--- START ---

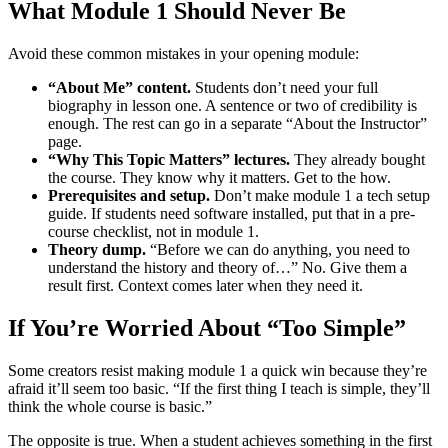
What Module 1 Should Never Be
Avoid these common mistakes in your opening module:
“About Me” content.
Students don’t need your full
biography in lesson one. A sentence or two of credibility is
enough. The rest can go in a separate “About the Instructor”
page.
“Why This Topic Matters” lectures.
They already bought
the course. They know why it matters. Get to the how.
Prerequisites and setup.
Don’t make module 1 a tech setup
guide. If students need software installed, put that in a pre-
course checklist, not in module 1.
Theory dump.
“Before we can do anything, you need to
understand the history and theory of…” No. Give them a
result first. Context comes later when they need it.
If You’re Worried About “Too Simple”
Some creators resist making module 1 a quick win because they’re
afraid it’ll seem too basic. “If the first thing I teach is simple, they’ll
think the whole course is basic.”
The opposite is true. When a student achieves something in the first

--- END ---

▸ **WORK TO COMPLETE**
Looking at the entries above, report how many of their lines include "basic", and add nothing else.

▸ **EXPECTED OUTPUT**
2